A study conducted in 2020 revealed that over 48% of businesses use machine learning, deep learning, natural language processing, and more to improve their businesses. Another report by Cisco says that 83% of businesses believe using AI in their operations is a top priority.
Besides these, numerous other stats, facts, and trivia testify to how AI and ML will play a significant role across all industries. The technologies are considered one of the critical pillars of Web3, after blockchain and AR/VR.
But how exactly are these technologies being applied today? Here’s a list of the top 5 applications of AI and ML in 2022.
As the involvement of e-commerce in our daily lives increases, the platforms are trying to up their game on multiple fronts to make our experience as simple and hassle-free as possible. One of the focuses of such companies is product recommendation systems.
These systems require AI and ML to suggest products for people to buy. Their purpose can gauge the effectiveness of these systems. For product recommendations, the aim is for people to spend more on the platform.
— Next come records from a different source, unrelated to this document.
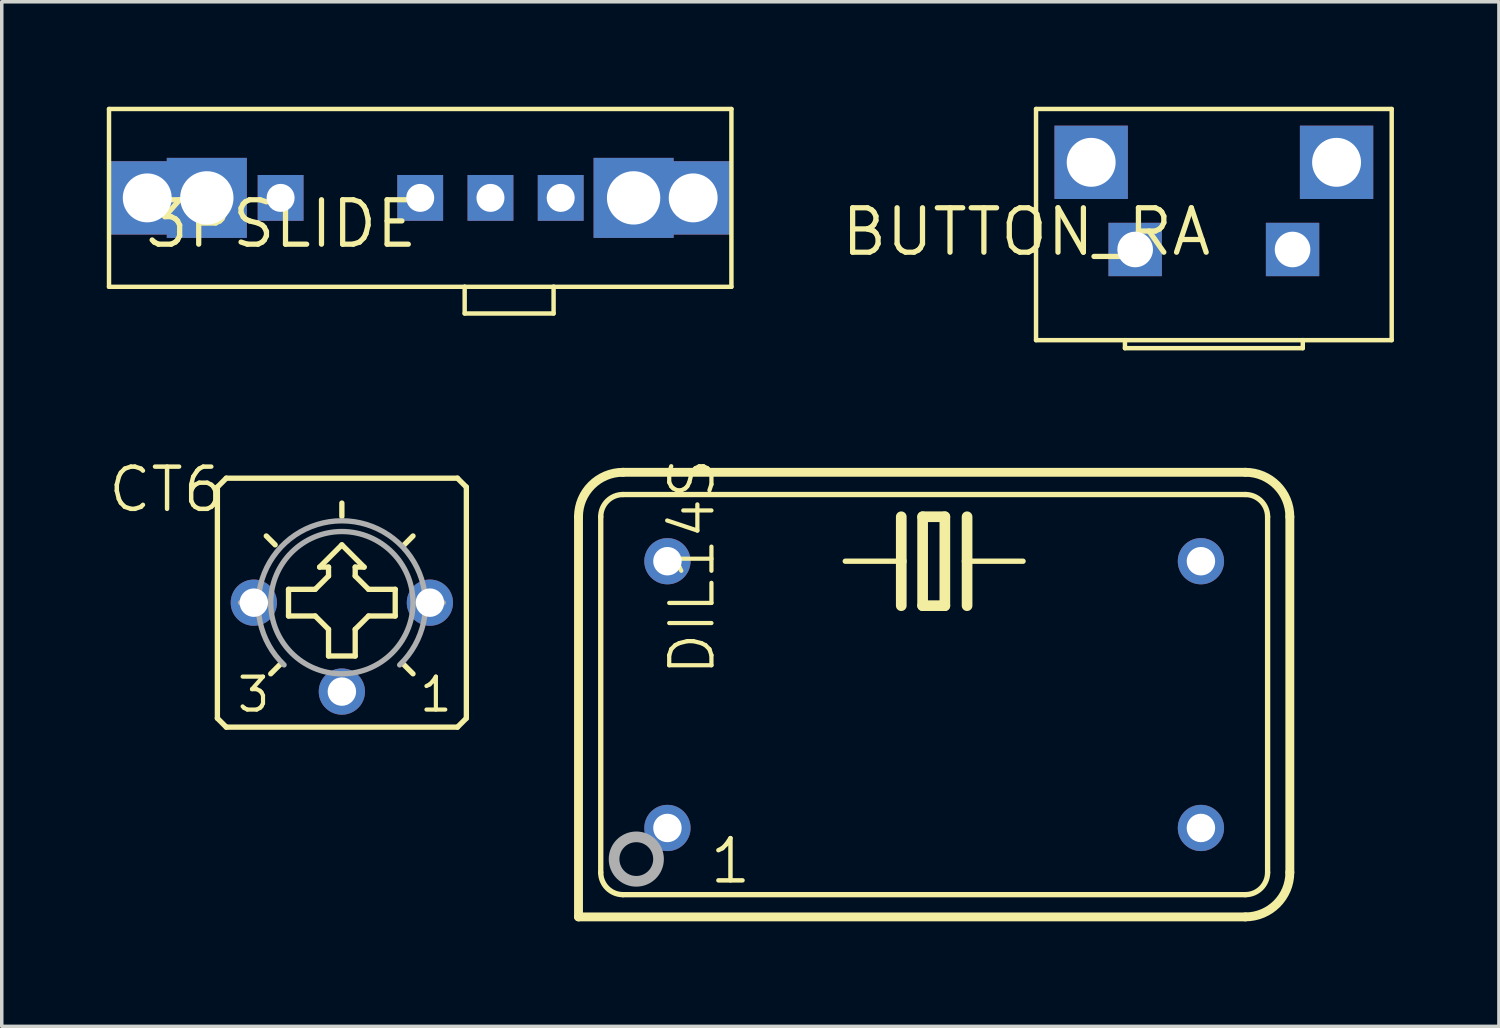
<source format=kicad_pcb>
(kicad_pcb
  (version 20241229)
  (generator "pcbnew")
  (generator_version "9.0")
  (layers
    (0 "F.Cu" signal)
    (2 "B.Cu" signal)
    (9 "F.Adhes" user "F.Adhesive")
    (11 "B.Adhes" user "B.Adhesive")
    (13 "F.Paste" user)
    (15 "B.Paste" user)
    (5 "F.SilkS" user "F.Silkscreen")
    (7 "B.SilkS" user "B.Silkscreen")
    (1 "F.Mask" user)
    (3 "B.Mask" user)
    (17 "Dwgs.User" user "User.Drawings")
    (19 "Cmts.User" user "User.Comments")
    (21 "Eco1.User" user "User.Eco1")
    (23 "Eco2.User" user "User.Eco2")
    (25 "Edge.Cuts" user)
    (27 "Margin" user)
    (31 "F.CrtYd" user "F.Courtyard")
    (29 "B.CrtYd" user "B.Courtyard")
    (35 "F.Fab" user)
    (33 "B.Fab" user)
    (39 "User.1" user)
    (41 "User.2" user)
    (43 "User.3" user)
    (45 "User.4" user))
  (footprint "3PSLIDE"
    (layer "F.Cu")
    (at 8.954 2.603)
    (property "Reference" "3PSLIDE" (at 0 0 0) (layer "F.SilkS") (effects (font (size 1.27 1.27) (thickness 0.15)) (justify right top)))
    (attr through_hole)
    (fp_line (start -8.89 -2.54) (end -8.89 2.54) (stroke (width 0.127) (type solid)) (layer "F.SilkS"))
    (fp_line (start -8.89 2.54) (end 1.27 2.54) (stroke (width 0.127) (type solid)) (layer "F.SilkS"))
    (fp_line (start 1.27 2.54) (end 1.27 3.302) (stroke (width 0.127) (type solid)) (layer "F.SilkS"))
    (fp_line (start 1.27 2.54) (end 3.81 2.54) (stroke (width 0.127) (type solid)) (layer "F.SilkS"))
    (fp_line (start 1.27 3.302) (end 3.81 3.302) (stroke (width 0.127) (type solid)) (layer "F.SilkS"))
    (fp_line (start 3.81 2.54) (end 8.89 2.54) (stroke (width 0.127) (type solid)) (layer "F.SilkS"))
    (fp_line (start 3.81 3.302) (end 3.81 2.54) (stroke (width 0.127) (type solid)) (layer "F.SilkS"))
    (fp_line (start 8.89 -2.54) (end -8.89 -2.54) (stroke (width 0.127) (type solid)) (layer "F.SilkS"))
    (fp_line (start 8.89 2.54) (end 8.89 -2.54) (stroke (width 0.127) (type solid)) (layer "F.SilkS"))
    (pad "NC1" thru_hole rect (at -7.798 0) (size 2.095 2.095) (drill 1.397) (layers "*.Cu" "*.Mask"))
    (pad "NC2" thru_hole rect (at -6.096 0) (size 2.286 2.286) (drill 1.524) (layers "*.Cu" "*.Mask"))
    (pad "NC3" thru_hole rect (at 6.096 0) (size 2.286 2.286) (drill 1.524) (layers "*.Cu" "*.Mask"))
    (pad "NC4" thru_hole rect (at 7.798 0) (size 2.095 2.095) (drill 1.397) (layers "*.Cu" "*.Mask"))
    (pad "P1" thru_hole rect (at -3.988 0) (size 1.308 1.308) (drill 0.8) (layers "*.Cu" "*.Mask"))
    (pad "P2" thru_hole rect (at 0 0) (size 1.308 1.308) (drill 0.8) (layers "*.Cu" "*.Mask"))
    (pad "P3" thru_hole rect (at 2.007 0) (size 1.308 1.308) (drill 0.8) (layers "*.Cu" "*.Mask"))
    (pad "P4" thru_hole rect (at 4.013 0) (size 1.308 1.308) (drill 0.8) (layers "*.Cu" "*.Mask")))
  (footprint "BUTTON_RA"
    (layer "F.Cu")
    (at 31.626 2.832)
    (property "Reference" "BUTTON_RA" (at 0 0 0) (layer "F.SilkS") (effects (font (size 1.27 1.27) (thickness 0.15)) (justify right top)))
    (attr through_hole)
    (fp_line (start -5.08 -2.769) (end 5.08 -2.769) (stroke (width 0.127) (type solid)) (layer "F.SilkS"))
    (fp_line (start -5.08 3.835) (end -5.08 -2.769) (stroke (width 0.127) (type solid)) (layer "F.SilkS"))
    (fp_line (start -2.54 3.835) (end -5.08 3.835) (stroke (width 0.127) (type solid)) (layer "F.SilkS"))
    (fp_line (start -2.54 3.835) (end -2.54 4.064) (stroke (width 0.127) (type solid)) (layer "F.SilkS"))
    (fp_line (start -2.54 4.064) (end 2.54 4.064) (stroke (width 0.127) (type solid)) (layer "F.SilkS"))
    (fp_line (start 2.54 3.835) (end -2.54 3.835) (stroke (width 0.127) (type solid)) (layer "F.SilkS"))
    (fp_line (start 2.54 4.064) (end 2.54 3.835) (stroke (width 0.127) (type solid)) (layer "F.SilkS"))
    (fp_line (start 5.08 -2.769) (end 5.08 3.835) (stroke (width 0.127) (type solid)) (layer "F.SilkS"))
    (fp_line (start 5.08 3.835) (end 2.54 3.835) (stroke (width 0.127) (type solid)) (layer "F.SilkS"))
    (pad "NC1" thru_hole rect (at -3.505 -1.245) (size 2.095 2.095) (drill 1.397) (layers "*.Cu" "*.Mask"))
    (pad "NC2" thru_hole rect (at 3.505 -1.245) (size 2.095 2.095) (drill 1.397) (layers "*.Cu" "*.Mask"))
    (pad "P$1" thru_hole rect (at -2.248 1.245) (size 1.524 1.524) (drill 1.016) (layers "*.Cu" "*.Mask"))
    (pad "P$2" thru_hole rect (at 2.248 1.245) (size 1.524 1.524) (drill 1.016) (layers "*.Cu" "*.Mask")))
  (footprint "DIL14S"
    (layer "F.Cu")
    (at 23.636 16.792)
    (property "Reference" "DIL14S" (at -7.62 -6.833 270) (layer "F.SilkS") (effects (font (size 1.206 1.206) (thickness 0.121)) (justify right top)))
    (attr through_hole)
    (fp_line (start -10.16 6.35) (end -10.16 -5.08) (stroke (width 0.254) (type solid)) (layer "F.SilkS"))
    (fp_line (start -10.16 6.35) (end 8.89 6.35) (stroke (width 0.254) (type solid)) (layer "F.SilkS"))
    (fp_line (start -9.525 -5.08) (end -9.525 5.08) (stroke (width 0.152) (type solid)) (layer "F.SilkS"))
    (fp_line (start -8.89 5.715) (end 8.89 5.715) (stroke (width 0.152) (type solid)) (layer "F.SilkS"))
    (fp_line (start -0.94 -5.08) (end -0.94 -3.81) (stroke (width 0.305) (type solid)) (layer "F.SilkS"))
    (fp_line (start -0.94 -3.81) (end -2.54 -3.81) (stroke (width 0.152) (type solid)) (layer "F.SilkS"))
    (fp_line (start -0.94 -3.81) (end -0.94 -2.54) (stroke (width 0.305) (type solid)) (layer "F.SilkS"))
    (fp_line (start -0.33 -5.08) (end -0.33 -2.54) (stroke (width 0.305) (type solid)) (layer "F.SilkS"))
    (fp_line (start -0.33 -2.54) (end 0.305 -2.54) (stroke (width 0.305) (type solid)) (layer "F.SilkS"))
    (fp_line (start 0.305 -5.08) (end -0.33 -5.08) (stroke (width 0.305) (type solid)) (layer "F.SilkS"))
    (fp_line (start 0.305 -2.54) (end 0.305 -5.08) (stroke (width 0.305) (type solid)) (layer "F.SilkS"))
    (fp_line (start 0.94 -5.08) (end 0.94 -3.81) (stroke (width 0.305) (type solid)) (layer "F.SilkS"))
    (fp_line (start 0.94 -3.81) (end 0.94 -2.54) (stroke (width 0.305) (type solid)) (layer "F.SilkS"))
    (fp_line (start 0.94 -3.81) (end 2.54 -3.81) (stroke (width 0.152) (type solid)) (layer "F.SilkS"))
    (fp_line (start 8.89 -6.35) (end -8.89 -6.35) (stroke (width 0.254) (type solid)) (layer "F.SilkS"))
    (fp_line (start 8.89 -5.715) (end -8.89 -5.715) (stroke (width 0.152) (type solid)) (layer "F.SilkS"))
    (fp_line (start 9.525 5.08) (end 9.525 -5.08) (stroke (width 0.152) (type solid)) (layer "F.SilkS"))
    (fp_line (start 10.16 5.08) (end 10.16 -5.08) (stroke (width 0.254) (type solid)) (layer "F.SilkS"))
    (fp_arc (start -10.16 -5.08) (mid -9.788026 -5.978026) (end -8.89 -6.35) (stroke (width 0.254) (type solid)) (layer "F.SilkS"))
    (fp_arc (start -9.525 -5.08) (mid -9.339013 -5.529013) (end -8.89 -5.715) (stroke (width 0.1524) (type solid)) (layer "F.SilkS"))
    (fp_arc (start -8.89 5.715) (mid -9.339013 5.529013) (end -9.525 5.08) (stroke (width 0.1524) (type solid)) (layer "F.SilkS"))
    (fp_arc (start 8.89 -6.35) (mid 9.788026 -5.978026) (end 10.16 -5.08) (stroke (width 0.254) (type solid)) (layer "F.SilkS"))
    (fp_arc (start 8.89 -5.715) (mid 9.339013 -5.529013) (end 9.525 -5.08) (stroke (width 0.1524) (type solid)) (layer "F.SilkS"))
    (fp_arc (start 9.525 5.08) (mid 9.339013 5.529013) (end 8.89 5.715) (stroke (width 0.1524) (type solid)) (layer "F.SilkS"))
    (fp_arc (start 10.16 5.08) (mid 9.788026 5.978026) (end 8.89 6.35) (stroke (width 0.254) (type solid)) (layer "F.SilkS"))
    (fp_circle (center -8.509 4.699) (end -7.874 4.699) (stroke (width 0.305) (type solid)) (fill no) (layer "F.Fab"))
    (fp_text user "1" (at -6.477 5.461 0) (layer "F.SilkS") (effects (font (size 1.206 1.206) (thickness 0.127)) (justify left bottom)))
    (pad "1" thru_hole circle (at -7.62 3.81) (size 1.321 1.321) (drill 0.813) (layers "*.Cu" "*.Mask"))
    (pad "7" thru_hole circle (at 7.62 3.81) (size 1.321 1.321) (drill 0.813) (layers "*.Cu" "*.Mask"))
    (pad "8" thru_hole circle (at 7.62 -3.81) (size 1.321 1.321) (drill 0.813) (layers "*.Cu" "*.Mask"))
    (pad "14" thru_hole circle (at -7.62 -3.81) (size 1.321 1.321) (drill 0.813) (layers "*.Cu" "*.Mask")))
  (footprint "CT6"
    (layer "F.Cu")
    (at 6.716 14.166)
    (property "Reference" "CT6" (at -3.302 -3.937 0) (layer "F.SilkS") (effects (font (size 1.206 1.206) (thickness 0.127)) (justify right top)))
    (attr through_hole)
    (fp_line (start -3.556 -3.302) (end -3.556 3.302) (stroke (width 0.152) (type solid)) (layer "F.SilkS"))
    (fp_line (start -3.302 -3.556) (end -3.556 -3.302) (stroke (width 0.152) (type solid)) (layer "F.SilkS"))
    (fp_line (start -3.302 3.556) (end -3.556 3.302) (stroke (width 0.152) (type solid)) (layer "F.SilkS"))
    (fp_line (start -3.302 3.556) (end 3.302 3.556) (stroke (width 0.152) (type solid)) (layer "F.SilkS"))
    (fp_line (start -1.905 -1.651) (end -2.159 -1.905) (stroke (width 0.152) (type solid)) (layer "F.SilkS"))
    (fp_line (start -1.778 1.778) (end -2.032 2.032) (stroke (width 0.152) (type solid)) (layer "F.SilkS"))
    (fp_line (start -1.524 -0.381) (end -1.524 0.381) (stroke (width 0.152) (type solid)) (layer "F.SilkS"))
    (fp_line (start -1.524 0.381) (end -0.762 0.381) (stroke (width 0.152) (type solid)) (layer "F.SilkS"))
    (fp_line (start -0.762 -0.381) (end -1.524 -0.381) (stroke (width 0.152) (type solid)) (layer "F.SilkS"))
    (fp_line (start -0.635 -1.016) (end -0.381 -1.016) (stroke (width 0.152) (type solid)) (layer "F.SilkS"))
    (fp_line (start -0.381 -1.016) (end -0.381 -0.762) (stroke (width 0.152) (type solid)) (layer "F.SilkS"))
    (fp_line (start -0.381 -0.762) (end -0.762 -0.381) (stroke (width 0.152) (type solid)) (layer "F.SilkS"))
    (fp_line (start -0.381 0.762) (end -0.762 0.381) (stroke (width 0.152) (type solid)) (layer "F.SilkS"))
    (fp_line (start -0.381 0.762) (end -0.381 1.524) (stroke (width 0.152) (type solid)) (layer "F.SilkS"))
    (fp_line (start -0.381 1.524) (end 0.381 1.524) (stroke (width 0.152) (type solid)) (layer "F.SilkS"))
    (fp_line (start 0 -2.464) (end 0 -2.845) (stroke (width 0.152) (type solid)) (layer "F.SilkS"))
    (fp_line (start 0 -1.651) (end -0.635 -1.016) (stroke (width 0.152) (type solid)) (layer "F.SilkS"))
    (fp_line (start 0.381 -1.016) (end 0.635 -1.016) (stroke (width 0.152) (type solid)) (layer "F.SilkS"))
    (fp_line (start 0.381 -0.762) (end 0.381 -1.016) (stroke (width 0.152) (type solid)) (layer "F.SilkS"))
    (fp_line (start 0.381 0.762) (end 0.762 0.381) (stroke (width 0.152) (type solid)) (layer "F.SilkS"))
    (fp_line (start 0.381 1.524) (end 0.381 0.762) (stroke (width 0.152) (type solid)) (layer "F.SilkS"))
    (fp_line (start 0.635 -1.016) (end 0 -1.651) (stroke (width 0.152) (type solid)) (layer "F.SilkS"))
    (fp_line (start 0.762 -0.381) (end 0.381 -0.762) (stroke (width 0.152) (type solid)) (layer "F.SilkS"))
    (fp_line (start 0.762 0.381) (end 1.524 0.381) (stroke (width 0.152) (type solid)) (layer "F.SilkS"))
    (fp_line (start 1.524 -0.381) (end 0.762 -0.381) (stroke (width 0.152) (type solid)) (layer "F.SilkS"))
    (fp_line (start 1.524 0.381) (end 1.524 -0.381) (stroke (width 0.152) (type solid)) (layer "F.SilkS"))
    (fp_line (start 1.778 -1.651) (end 2.032 -1.905) (stroke (width 0.152) (type solid)) (layer "F.SilkS"))
    (fp_line (start 1.778 1.778) (end 2.032 2.032) (stroke (width 0.152) (type solid)) (layer "F.SilkS"))
    (fp_line (start 3.302 -3.556) (end -3.302 -3.556) (stroke (width 0.152) (type solid)) (layer "F.SilkS"))
    (fp_line (start 3.302 -3.556) (end 3.556 -3.302) (stroke (width 0.152) (type solid)) (layer "F.SilkS"))
    (fp_line (start 3.302 3.556) (end 3.556 3.302) (stroke (width 0.152) (type solid)) (layer "F.SilkS"))
    (fp_line (start 3.556 3.302) (end 3.556 -3.302) (stroke (width 0.152) (type solid)) (layer "F.SilkS"))
    (fp_line (start -2.515 0) (end -2.896 0) (stroke (width 0.152) (type solid)) (layer "F.Fab"))
    (fp_line (start 2.515 0) (end 2.896 0) (stroke (width 0.152) (type solid)) (layer "F.Fab"))
    (fp_arc (start -1.651 1.778) (mid -0.000001 -2.338557) (end 1.651001 1.777999) (stroke (width 0.1524) (type solid)) (layer "F.Fab"))
    (fp_circle (center 0 0) (end 2.032 0) (stroke (width 0.152) (type solid)) (fill no) (layer "F.Fab"))
    (fp_text user "1" (at 2.159 3.175 0) (layer "F.SilkS") (effects (font (size 0.941 0.941) (thickness 0.119)) (justify left bottom)))
    (fp_text user "3" (at -3.048 3.175 0) (layer "F.SilkS") (effects (font (size 0.941 0.941) (thickness 0.119)) (justify left bottom)))
    (pad "A" thru_hole circle (at 2.515 0) (size 1.321 1.321) (drill 0.813) (layers "*.Cu" "*.Mask"))
    (pad "E" thru_hole circle (at -2.515 0) (size 1.321 1.321) (drill 0.813) (layers "*.Cu" "*.Mask"))
    (pad "S" thru_hole circle (at 0 2.54) (size 1.321 1.321) (drill 0.813) (layers "*.Cu" "*.Mask")))
  (gr_rect
    (start -3 -3)
    (end 39.769 26.269)
    (stroke (width 0.1) (type default))
    (fill no)
    (layer "Edge.Cuts")))
</source>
So ML will be leveraged to build recommendation systems with a higher conversion rate.
This is another aspect e-commerce platforms focus on. However, this feature is not available with just them but with any company that interacts with their customers. In an age where personalization and customization are being promoted, chatbots are the perfect place to use AI and ML.
People want answers and responses which are quick but also valuable for them. Some even expect the systems to respond as humans and in the tone they prefer. While the last part is on the extreme side of the spectrum, it will surely be pursued by companies in the future.
Malware, viruses, and other forms of cyberattacks are evolving at a rapid speed. As a result, cybercriminals are devising innovative strategies to which the most prominent companies and organizations do not have an answer.
This is because the systems are much less enhanced than the ones the hackers possess, and our skills and expertise need constant upgrades too. As a result, ML and AI can help us. Here’s how.
AI and ML can identify patterns, look at historical data to predict future patterns, and understand the overall system. It can do all this and more, and it can do it fast. Thus if we need to keep our IT infrastructures secure, AI and ML will need to work with them.
Companies have understood this and in a survey conducted, 25% of IT professionals said that leveraging AI and ML in cyber security is of the utmost importance.
Medical and Pharma companies are turning towards AI and ML to improve the efficiency and accuracy of their processes. For instance, today, if you go to a hospital with a problem, it would take time first to narrate your symptoms, get a bunch of tests done, and finally have the doctor diagnose your problem.
However, these tests tend to consume time depending upon the rarity and complexity of the disease and might not be affordable to people. But what if hospitals used AI and ML systems to study data sets to understand symptoms and accurately pinpoint the exact problem? These include predicting heart failure, identifying the exact stage of the disease, and more.
This is what is being worked upon by numerous pharma companies and healthcare professionals across the globe. The idea is to make the process simpler and cheaper for patients, giving them a better chance of getting better.
This is one of the most exciting applications of AI. While it is currently being leveraged mainly in the entertainment industry to understand audience responses, its applications are far-reaching.
Currently, the systems can be used for getting a sense of the overall sentiment of the audience towards a book that has just been released or a movie, game, etc. But if you realize what this system achieves, it can also be used in decision-making processes, especially in decentralized organizations where the platforms are community-driven.
Overall, these are the top 5 applications of AI and ML. However, there are others, such as facial recognition, image recognition, employee access control, etc.